**PROBLEM STATEMENT:**
Transcribe the data verbatim and drop its images.

**RAW DATA:**
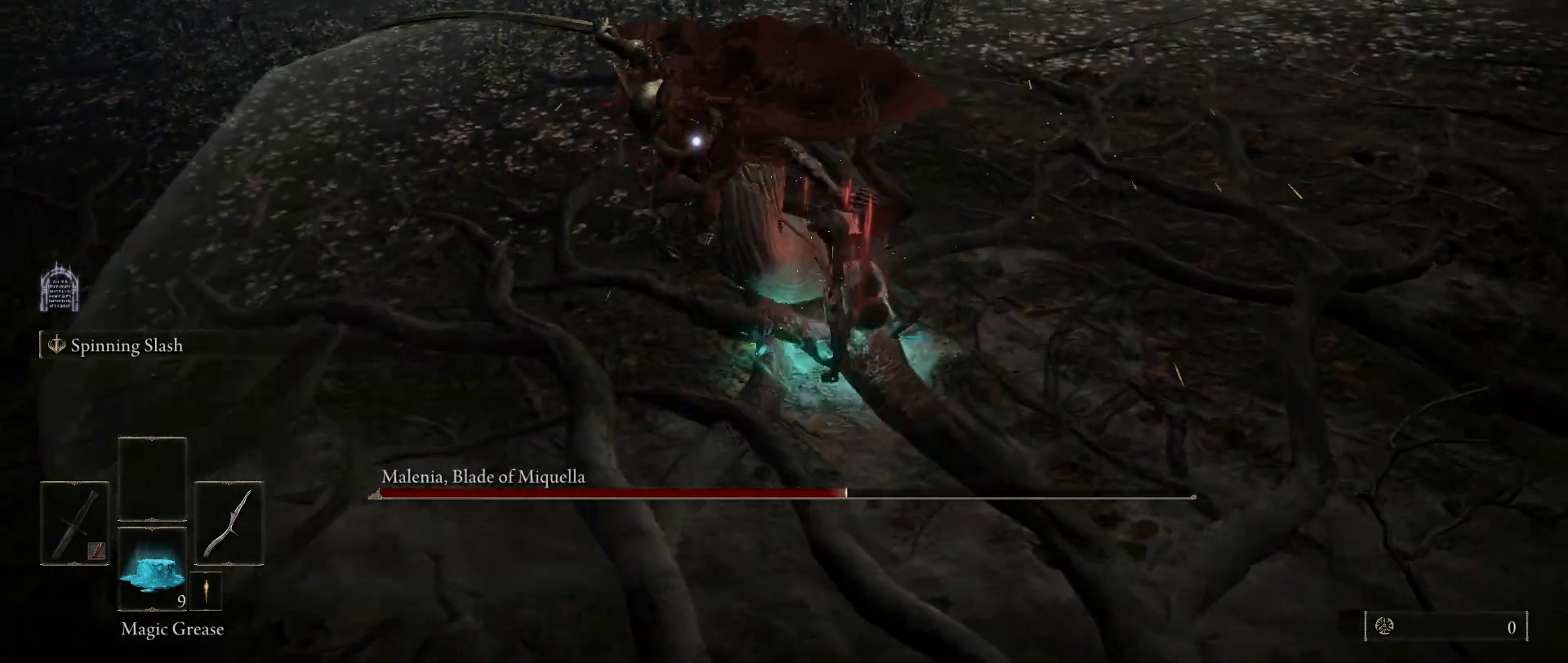
{"keys": ["shift"], "mouse": [], "events": [[17, "mouse_right", "down"], [167, "mouse_right", "up"]]}
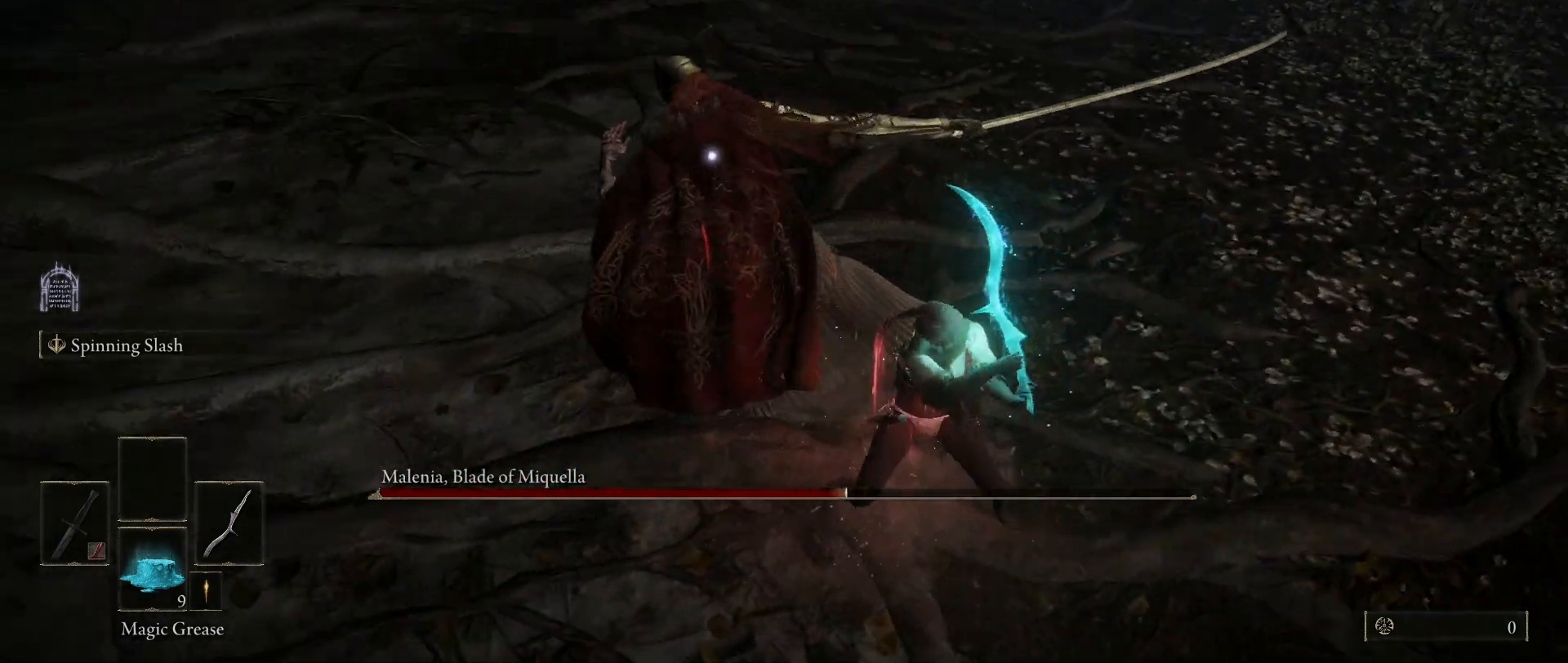
{"keys": ["shift"], "mouse": ["right"], "events": [[500, "mouse_right", "down"]]}
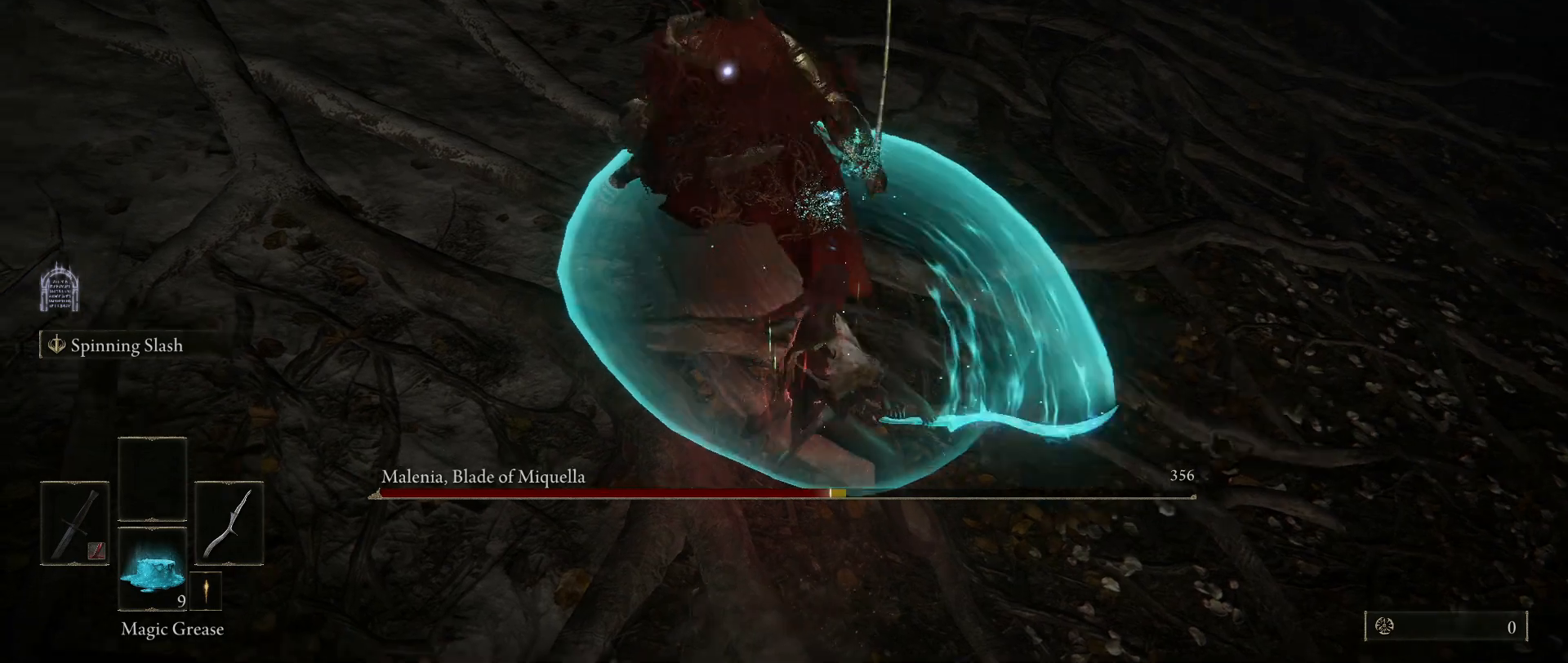
{"keys": ["shift"], "mouse": [], "events": [[100, "mouse_right", "up"]]}
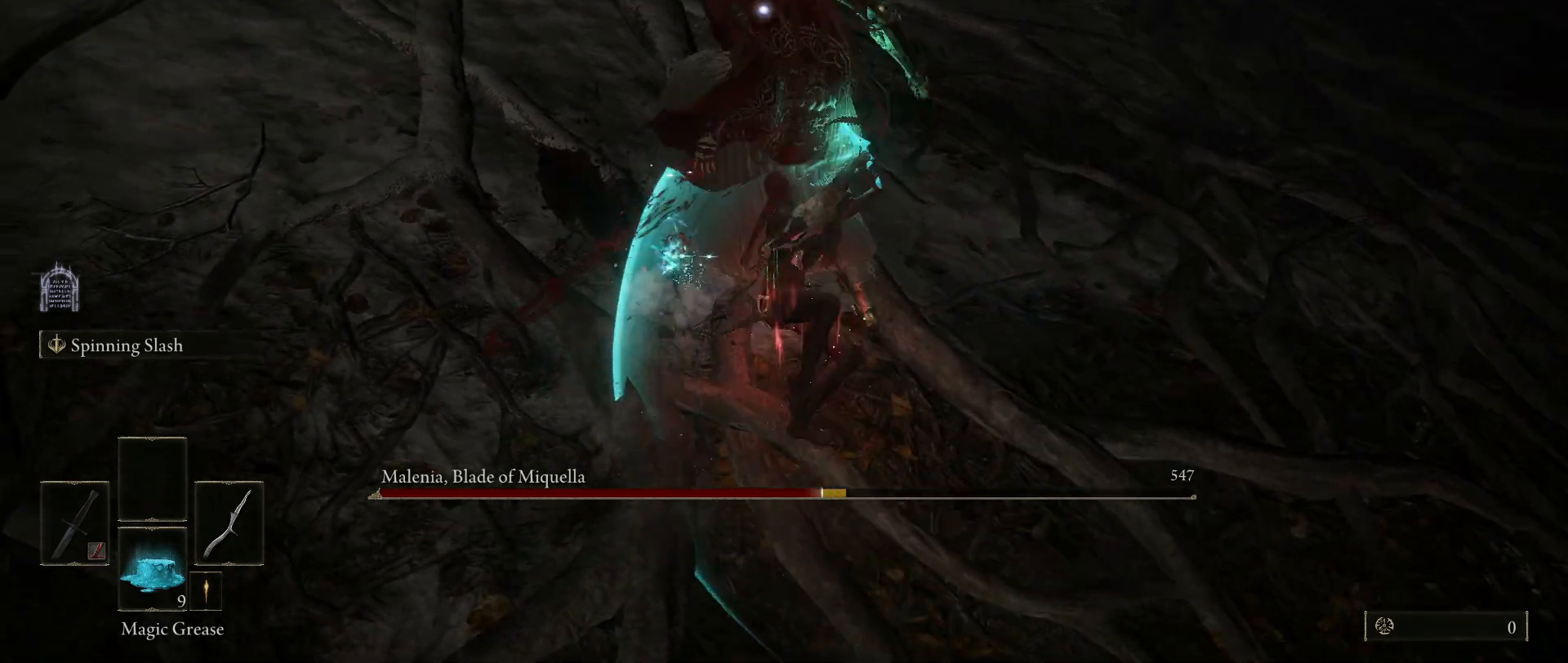
{"keys": [], "mouse": [], "events": [[400, "shift", "up"]]}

**ANSWER BOX:**
{"keys": ["shift"], "mouse": [], "events": [[17, "mouse_right", "down"], [167, "mouse_right", "up"]]}
{"keys": ["shift"], "mouse": ["right"], "events": [[500, "mouse_right", "down"]]}
{"keys": ["shift"], "mouse": [], "events": [[100, "mouse_right", "up"]]}
{"keys": [], "mouse": [], "events": [[400, "shift", "up"]]}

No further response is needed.